__Exercise__. Two lines in the data below mark the range: the one with "middle tip: (573, 258)" and the one with "pinky tip: (1072, 488)". Return both, along with every line between them, exactly.
##### Data provided #####
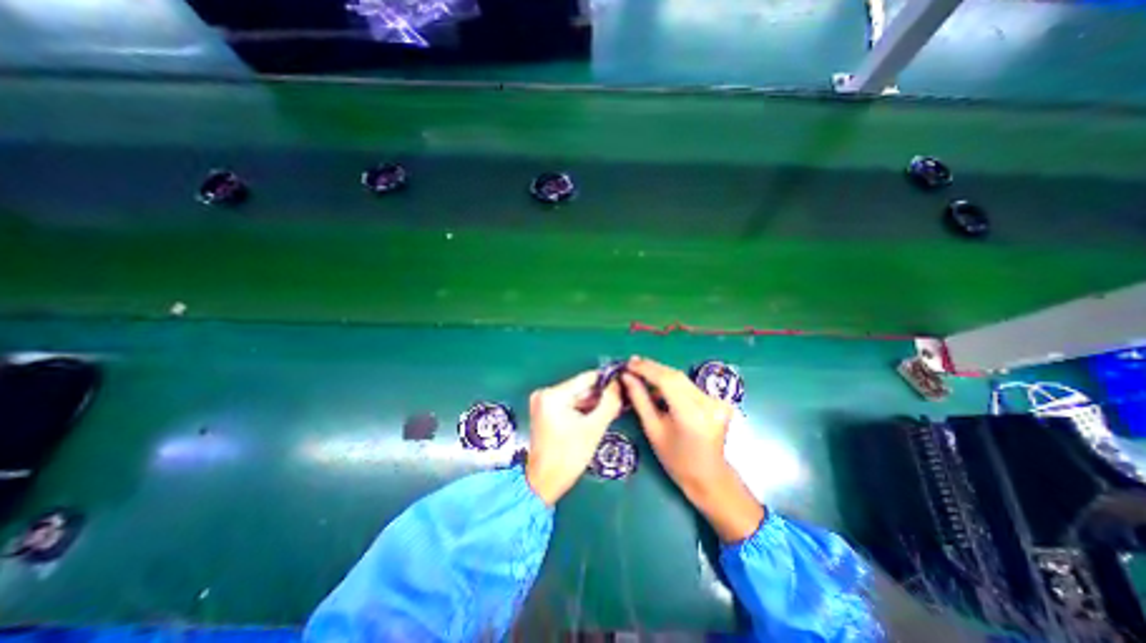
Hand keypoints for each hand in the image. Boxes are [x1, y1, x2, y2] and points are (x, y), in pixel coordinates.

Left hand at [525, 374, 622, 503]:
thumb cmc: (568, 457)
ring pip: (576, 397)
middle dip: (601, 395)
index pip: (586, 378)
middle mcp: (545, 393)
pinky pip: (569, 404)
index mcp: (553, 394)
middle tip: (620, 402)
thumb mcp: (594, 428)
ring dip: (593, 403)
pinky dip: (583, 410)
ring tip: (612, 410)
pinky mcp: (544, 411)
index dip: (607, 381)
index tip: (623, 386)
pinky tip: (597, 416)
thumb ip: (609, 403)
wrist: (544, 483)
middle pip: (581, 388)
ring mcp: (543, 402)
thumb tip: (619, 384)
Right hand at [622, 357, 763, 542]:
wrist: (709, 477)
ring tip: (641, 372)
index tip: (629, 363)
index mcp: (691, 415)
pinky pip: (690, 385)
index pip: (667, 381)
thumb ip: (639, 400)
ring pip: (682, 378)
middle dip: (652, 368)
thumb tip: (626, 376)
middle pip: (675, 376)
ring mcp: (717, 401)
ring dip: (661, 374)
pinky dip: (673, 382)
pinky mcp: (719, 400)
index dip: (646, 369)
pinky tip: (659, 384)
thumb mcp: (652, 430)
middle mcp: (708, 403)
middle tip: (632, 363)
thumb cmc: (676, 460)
#####
##### Data provided #####
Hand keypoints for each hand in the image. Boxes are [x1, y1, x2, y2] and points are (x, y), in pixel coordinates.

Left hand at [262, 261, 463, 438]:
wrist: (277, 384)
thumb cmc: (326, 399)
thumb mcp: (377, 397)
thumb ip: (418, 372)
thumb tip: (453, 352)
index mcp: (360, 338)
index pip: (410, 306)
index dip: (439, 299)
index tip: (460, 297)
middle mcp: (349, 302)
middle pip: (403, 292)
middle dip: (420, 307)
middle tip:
#####
##### Data provided #####
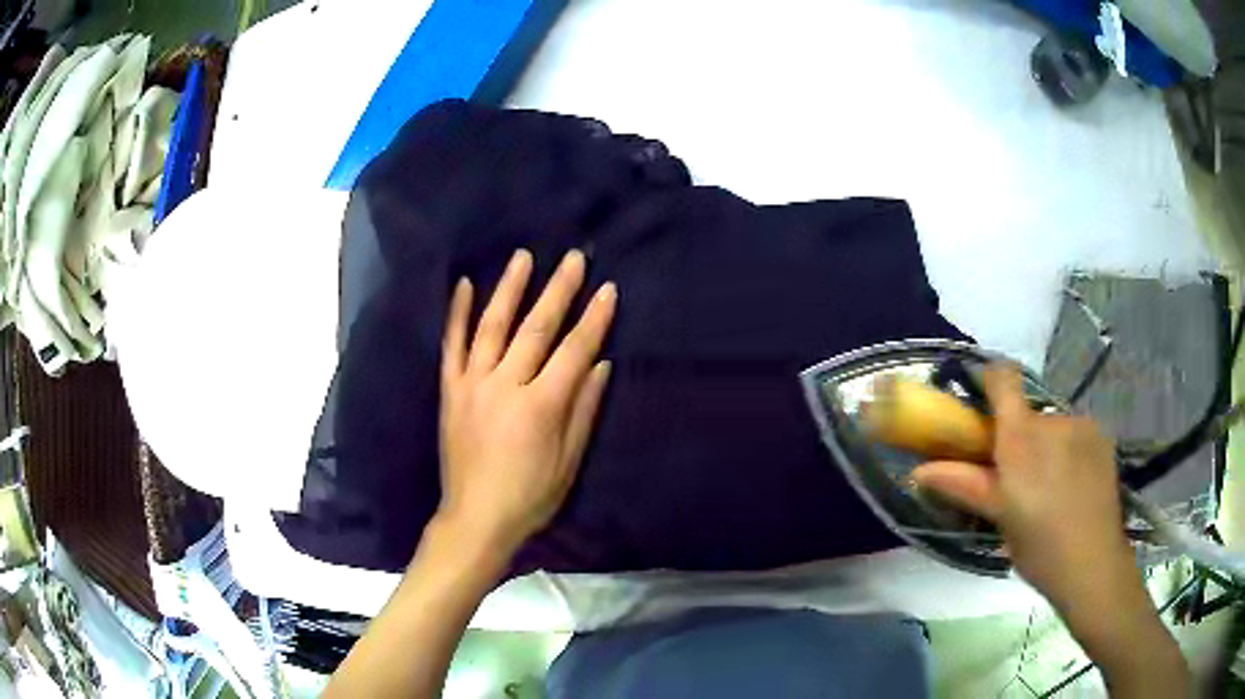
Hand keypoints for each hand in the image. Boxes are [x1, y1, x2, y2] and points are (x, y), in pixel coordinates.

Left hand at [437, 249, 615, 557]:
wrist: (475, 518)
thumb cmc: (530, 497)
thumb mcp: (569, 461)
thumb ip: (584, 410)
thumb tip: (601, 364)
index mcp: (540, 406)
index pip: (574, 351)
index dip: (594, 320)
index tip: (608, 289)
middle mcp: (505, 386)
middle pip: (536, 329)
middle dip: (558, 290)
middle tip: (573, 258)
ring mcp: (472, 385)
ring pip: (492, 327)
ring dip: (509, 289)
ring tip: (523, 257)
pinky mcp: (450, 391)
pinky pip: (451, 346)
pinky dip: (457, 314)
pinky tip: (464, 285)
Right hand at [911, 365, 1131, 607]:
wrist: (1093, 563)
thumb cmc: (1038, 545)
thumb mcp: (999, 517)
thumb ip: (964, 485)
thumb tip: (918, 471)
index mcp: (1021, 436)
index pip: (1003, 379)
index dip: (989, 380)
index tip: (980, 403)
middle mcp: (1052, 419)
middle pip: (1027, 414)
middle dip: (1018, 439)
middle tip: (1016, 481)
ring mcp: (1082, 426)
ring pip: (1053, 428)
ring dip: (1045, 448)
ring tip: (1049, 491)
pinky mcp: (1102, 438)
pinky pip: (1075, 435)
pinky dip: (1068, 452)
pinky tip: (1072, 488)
#####
__Solution to this problem__.
middle tip: (573, 258)
ring mcp: (472, 385)
ring pip: (492, 327)
ring dip: (509, 289)
ring tip: (523, 257)
pinky mcp: (450, 391)
pinky pip: (451, 346)
pinky dip: (457, 314)
pinky tip: (464, 285)
Right hand at [911, 365, 1131, 607]:
wrist: (1093, 563)
thumb cmc: (1038, 545)
thumb mcp: (999, 517)
thumb ip: (964, 485)
thumb tip: (918, 471)
index mcp: (1021, 436)
index pip: (1003, 379)
index dip: (989, 380)
index tip: (980, 403)
middle mcp: (1052, 419)
middle pip: (1027, 414)
middle dip: (1018, 439)
middle tip: (1016, 481)
ring mcp: (1082, 426)
ring pip: (1053, 428)
ring dip: (1045, 448)
ring tip: (1049, 491)
pinky mcp: (1102, 438)
pinky pip: (1075, 435)
pinky dip: (1068, 452)
pinky tip: (1072, 488)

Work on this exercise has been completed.